Stored data entries:
========================================

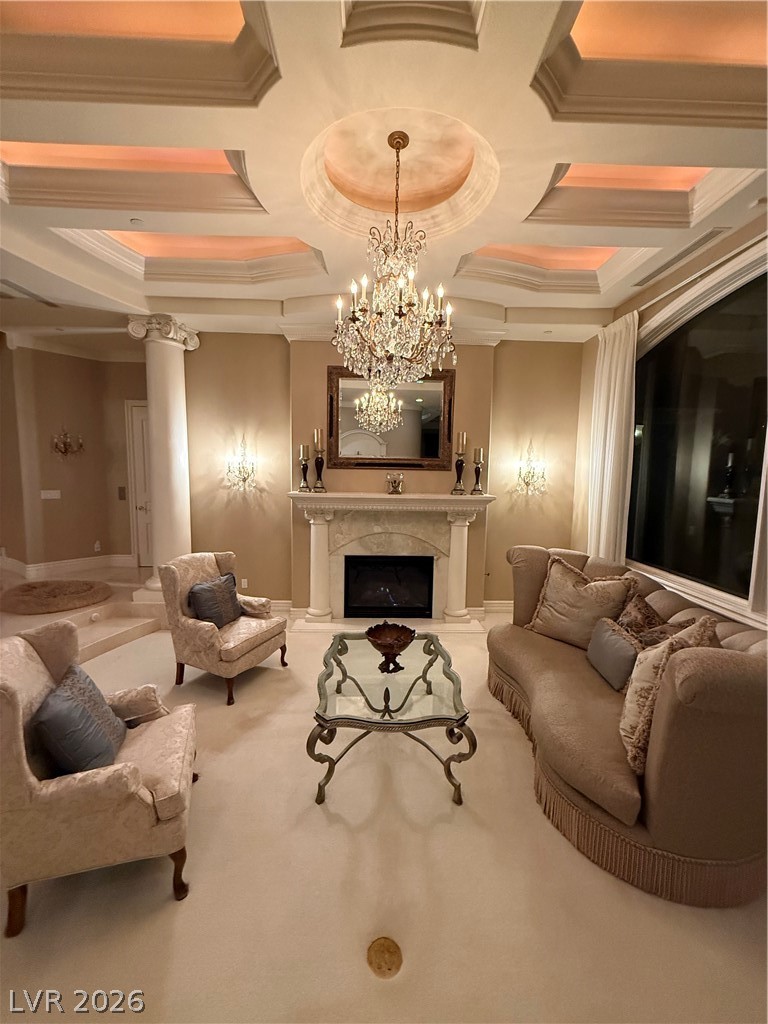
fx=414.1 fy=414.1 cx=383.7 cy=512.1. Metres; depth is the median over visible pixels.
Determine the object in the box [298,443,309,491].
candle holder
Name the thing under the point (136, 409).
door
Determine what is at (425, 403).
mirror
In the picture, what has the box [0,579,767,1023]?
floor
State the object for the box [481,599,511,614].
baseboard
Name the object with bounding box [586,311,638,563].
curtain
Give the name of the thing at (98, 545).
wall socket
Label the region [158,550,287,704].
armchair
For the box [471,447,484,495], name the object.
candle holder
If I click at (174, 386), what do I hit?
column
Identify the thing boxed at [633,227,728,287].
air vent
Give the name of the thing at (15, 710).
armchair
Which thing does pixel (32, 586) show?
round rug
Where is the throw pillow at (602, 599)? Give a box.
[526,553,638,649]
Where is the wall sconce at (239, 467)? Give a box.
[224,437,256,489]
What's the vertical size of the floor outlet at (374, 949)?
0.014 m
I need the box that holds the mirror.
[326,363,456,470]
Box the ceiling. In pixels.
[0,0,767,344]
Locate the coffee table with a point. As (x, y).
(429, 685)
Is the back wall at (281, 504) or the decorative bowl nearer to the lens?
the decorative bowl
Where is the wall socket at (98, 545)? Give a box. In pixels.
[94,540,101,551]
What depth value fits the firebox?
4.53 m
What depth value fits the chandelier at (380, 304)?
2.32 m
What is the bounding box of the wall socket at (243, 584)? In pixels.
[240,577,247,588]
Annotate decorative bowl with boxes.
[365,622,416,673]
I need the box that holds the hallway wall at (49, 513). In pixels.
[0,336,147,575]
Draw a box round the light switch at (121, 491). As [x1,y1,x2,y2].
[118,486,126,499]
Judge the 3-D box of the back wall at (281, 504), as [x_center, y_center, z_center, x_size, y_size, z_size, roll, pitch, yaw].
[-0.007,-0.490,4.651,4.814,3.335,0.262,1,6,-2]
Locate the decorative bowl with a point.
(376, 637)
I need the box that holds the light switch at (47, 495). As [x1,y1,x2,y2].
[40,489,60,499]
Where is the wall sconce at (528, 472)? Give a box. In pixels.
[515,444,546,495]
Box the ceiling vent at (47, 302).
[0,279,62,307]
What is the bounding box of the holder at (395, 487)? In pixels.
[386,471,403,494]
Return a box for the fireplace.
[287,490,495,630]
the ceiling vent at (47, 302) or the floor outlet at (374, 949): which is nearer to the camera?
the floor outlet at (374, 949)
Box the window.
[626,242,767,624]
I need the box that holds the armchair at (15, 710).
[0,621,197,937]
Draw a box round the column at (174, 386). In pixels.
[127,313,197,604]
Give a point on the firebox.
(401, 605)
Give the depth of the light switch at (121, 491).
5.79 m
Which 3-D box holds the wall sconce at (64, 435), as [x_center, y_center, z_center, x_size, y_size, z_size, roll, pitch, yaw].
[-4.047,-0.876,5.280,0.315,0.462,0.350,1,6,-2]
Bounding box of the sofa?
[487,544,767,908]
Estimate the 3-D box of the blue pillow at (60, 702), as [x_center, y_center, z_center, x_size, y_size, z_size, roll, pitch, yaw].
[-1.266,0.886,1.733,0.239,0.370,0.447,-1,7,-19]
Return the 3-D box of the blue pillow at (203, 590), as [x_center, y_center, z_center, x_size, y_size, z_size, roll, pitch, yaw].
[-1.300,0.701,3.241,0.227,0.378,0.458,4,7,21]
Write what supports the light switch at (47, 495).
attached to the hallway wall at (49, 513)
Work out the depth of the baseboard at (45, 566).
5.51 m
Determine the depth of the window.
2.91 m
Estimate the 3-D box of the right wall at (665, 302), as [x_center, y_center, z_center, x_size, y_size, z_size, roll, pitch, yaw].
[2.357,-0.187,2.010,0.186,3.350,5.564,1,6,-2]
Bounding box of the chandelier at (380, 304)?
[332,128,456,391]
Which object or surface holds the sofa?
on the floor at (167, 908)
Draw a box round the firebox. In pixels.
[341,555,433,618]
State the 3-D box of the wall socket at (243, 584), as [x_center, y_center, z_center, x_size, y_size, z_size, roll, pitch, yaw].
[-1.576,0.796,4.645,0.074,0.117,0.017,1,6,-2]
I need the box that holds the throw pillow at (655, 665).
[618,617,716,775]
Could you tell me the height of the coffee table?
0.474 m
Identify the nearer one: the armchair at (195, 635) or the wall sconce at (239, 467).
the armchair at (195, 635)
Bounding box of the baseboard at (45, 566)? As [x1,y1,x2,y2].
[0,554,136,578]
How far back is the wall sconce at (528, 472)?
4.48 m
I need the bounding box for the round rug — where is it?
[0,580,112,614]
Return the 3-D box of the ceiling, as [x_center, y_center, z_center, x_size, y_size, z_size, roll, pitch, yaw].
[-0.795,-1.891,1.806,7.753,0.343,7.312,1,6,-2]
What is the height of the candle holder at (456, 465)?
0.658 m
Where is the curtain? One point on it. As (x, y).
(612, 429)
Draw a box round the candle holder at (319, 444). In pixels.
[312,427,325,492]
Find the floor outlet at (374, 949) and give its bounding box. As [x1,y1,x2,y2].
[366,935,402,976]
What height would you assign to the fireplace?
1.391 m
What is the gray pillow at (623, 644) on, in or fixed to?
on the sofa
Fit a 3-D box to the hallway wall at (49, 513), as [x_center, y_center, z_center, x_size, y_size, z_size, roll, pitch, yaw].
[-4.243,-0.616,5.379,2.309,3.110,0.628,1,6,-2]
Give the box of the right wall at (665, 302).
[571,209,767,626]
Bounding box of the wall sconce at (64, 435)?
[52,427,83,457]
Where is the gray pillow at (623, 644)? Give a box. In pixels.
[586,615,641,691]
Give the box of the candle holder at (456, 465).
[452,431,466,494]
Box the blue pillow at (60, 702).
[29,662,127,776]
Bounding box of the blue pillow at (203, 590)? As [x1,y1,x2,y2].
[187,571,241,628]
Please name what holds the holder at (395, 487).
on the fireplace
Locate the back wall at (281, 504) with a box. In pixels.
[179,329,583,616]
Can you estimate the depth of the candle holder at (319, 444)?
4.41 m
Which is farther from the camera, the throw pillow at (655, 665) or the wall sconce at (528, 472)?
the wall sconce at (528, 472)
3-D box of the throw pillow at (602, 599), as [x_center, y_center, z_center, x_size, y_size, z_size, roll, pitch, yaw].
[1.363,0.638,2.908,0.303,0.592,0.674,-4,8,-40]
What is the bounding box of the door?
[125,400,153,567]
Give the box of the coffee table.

========================================

◆ **Exercise**: A word-for-word repetition of the data above, without pictures, is the expected answer.

◆ **Exercise solution**:
fx=414.1 fy=414.1 cx=383.7 cy=512.1. Metres; depth is the median over visible pixels.
Determine the object in the box [298,443,309,491].
candle holder
Name the thing under the point (136, 409).
door
Determine what is at (425, 403).
mirror
In the picture, what has the box [0,579,767,1023]?
floor
State the object for the box [481,599,511,614].
baseboard
Name the object with bounding box [586,311,638,563].
curtain
Give the name of the thing at (98, 545).
wall socket
Label the region [158,550,287,704].
armchair
For the box [471,447,484,495], name the object.
candle holder
If I click at (174, 386), what do I hit?
column
Identify the thing boxed at [633,227,728,287].
air vent
Give the name of the thing at (15, 710).
armchair
Which thing does pixel (32, 586) show?
round rug
Where is the throw pillow at (602, 599)? Give a box.
[526,553,638,649]
Where is the wall sconce at (239, 467)? Give a box.
[224,437,256,489]
What's the vertical size of the floor outlet at (374, 949)?
0.014 m
I need the box that holds the mirror.
[326,363,456,470]
Box the ceiling. In pixels.
[0,0,767,344]
Locate the coffee table with a point. As (x, y).
(429, 685)
Is the back wall at (281, 504) or the decorative bowl nearer to the lens?
the decorative bowl
Where is the wall socket at (98, 545)? Give a box. In pixels.
[94,540,101,551]
What depth value fits the firebox?
4.53 m
What depth value fits the chandelier at (380, 304)?
2.32 m
What is the bounding box of the wall socket at (243, 584)? In pixels.
[240,577,247,588]
Annotate decorative bowl with boxes.
[365,622,416,673]
I need the box that holds the hallway wall at (49, 513). In pixels.
[0,336,147,575]
Draw a box round the light switch at (121, 491). As [x1,y1,x2,y2].
[118,486,126,499]
Judge the 3-D box of the back wall at (281, 504), as [x_center, y_center, z_center, x_size, y_size, z_size, roll, pitch, yaw].
[-0.007,-0.490,4.651,4.814,3.335,0.262,1,6,-2]
Locate the decorative bowl with a point.
(376, 637)
I need the box that holds the light switch at (47, 495). As [x1,y1,x2,y2].
[40,489,60,499]
Where is the wall sconce at (528, 472)? Give a box. In pixels.
[515,444,546,495]
Box the ceiling vent at (47, 302).
[0,279,62,307]
What is the bounding box of the holder at (395, 487)? In pixels.
[386,471,403,494]
Return a box for the fireplace.
[287,490,495,630]
the ceiling vent at (47, 302) or the floor outlet at (374, 949): which is nearer to the camera?
the floor outlet at (374, 949)
Box the window.
[626,242,767,624]
I need the box that holds the armchair at (15, 710).
[0,621,197,937]
Draw a box round the column at (174, 386). In pixels.
[127,313,197,604]
Give a point on the firebox.
(401, 605)
Give the depth of the light switch at (121, 491).
5.79 m
Which 3-D box holds the wall sconce at (64, 435), as [x_center, y_center, z_center, x_size, y_size, z_size, roll, pitch, yaw].
[-4.047,-0.876,5.280,0.315,0.462,0.350,1,6,-2]
Bounding box of the sofa?
[487,544,767,908]
Estimate the 3-D box of the blue pillow at (60, 702), as [x_center, y_center, z_center, x_size, y_size, z_size, roll, pitch, yaw].
[-1.266,0.886,1.733,0.239,0.370,0.447,-1,7,-19]
Return the 3-D box of the blue pillow at (203, 590), as [x_center, y_center, z_center, x_size, y_size, z_size, roll, pitch, yaw].
[-1.300,0.701,3.241,0.227,0.378,0.458,4,7,21]
Write what supports the light switch at (47, 495).
attached to the hallway wall at (49, 513)
Work out the depth of the baseboard at (45, 566).
5.51 m
Determine the depth of the window.
2.91 m
Estimate the 3-D box of the right wall at (665, 302), as [x_center, y_center, z_center, x_size, y_size, z_size, roll, pitch, yaw].
[2.357,-0.187,2.010,0.186,3.350,5.564,1,6,-2]
Bounding box of the chandelier at (380, 304)?
[332,128,456,391]
Which object or surface holds the sofa?
on the floor at (167, 908)
Draw a box round the firebox. In pixels.
[341,555,433,618]
State the 3-D box of the wall socket at (243, 584), as [x_center, y_center, z_center, x_size, y_size, z_size, roll, pitch, yaw].
[-1.576,0.796,4.645,0.074,0.117,0.017,1,6,-2]
I need the box that holds the throw pillow at (655, 665).
[618,617,716,775]
Could you tell me the height of the coffee table?
0.474 m
Identify the nearer one: the armchair at (195, 635) or the wall sconce at (239, 467).
the armchair at (195, 635)
Bounding box of the baseboard at (45, 566)? As [x1,y1,x2,y2].
[0,554,136,578]
How far back is the wall sconce at (528, 472)?
4.48 m
I need the bounding box for the round rug — where is it?
[0,580,112,614]
Return the 3-D box of the ceiling, as [x_center, y_center, z_center, x_size, y_size, z_size, roll, pitch, yaw].
[-0.795,-1.891,1.806,7.753,0.343,7.312,1,6,-2]
What is the height of the candle holder at (456, 465)?
0.658 m
Where is the curtain? One point on it. As (x, y).
(612, 429)
Draw a box round the candle holder at (319, 444). In pixels.
[312,427,325,492]
Find the floor outlet at (374, 949) and give its bounding box. As [x1,y1,x2,y2].
[366,935,402,976]
What height would you assign to the fireplace?
1.391 m
What is the gray pillow at (623, 644) on, in or fixed to?
on the sofa
Fit a 3-D box to the hallway wall at (49, 513), as [x_center, y_center, z_center, x_size, y_size, z_size, roll, pitch, yaw].
[-4.243,-0.616,5.379,2.309,3.110,0.628,1,6,-2]
Give the box of the right wall at (665, 302).
[571,209,767,626]
Bounding box of the wall sconce at (64, 435)?
[52,427,83,457]
Where is the gray pillow at (623, 644)? Give a box. In pixels.
[586,615,641,691]
Give the box of the candle holder at (456, 465).
[452,431,466,494]
Box the blue pillow at (60, 702).
[29,662,127,776]
Bounding box of the blue pillow at (203, 590)? As [x1,y1,x2,y2].
[187,571,241,628]
Please name what holds the holder at (395, 487).
on the fireplace
Locate the back wall at (281, 504) with a box. In pixels.
[179,329,583,616]
Can you estimate the depth of the candle holder at (319, 444)?
4.41 m
Which is farther from the camera, the throw pillow at (655, 665) or the wall sconce at (528, 472)?
the wall sconce at (528, 472)
3-D box of the throw pillow at (602, 599), as [x_center, y_center, z_center, x_size, y_size, z_size, roll, pitch, yaw].
[1.363,0.638,2.908,0.303,0.592,0.674,-4,8,-40]
What is the bounding box of the door?
[125,400,153,567]
Give the box of the coffee table.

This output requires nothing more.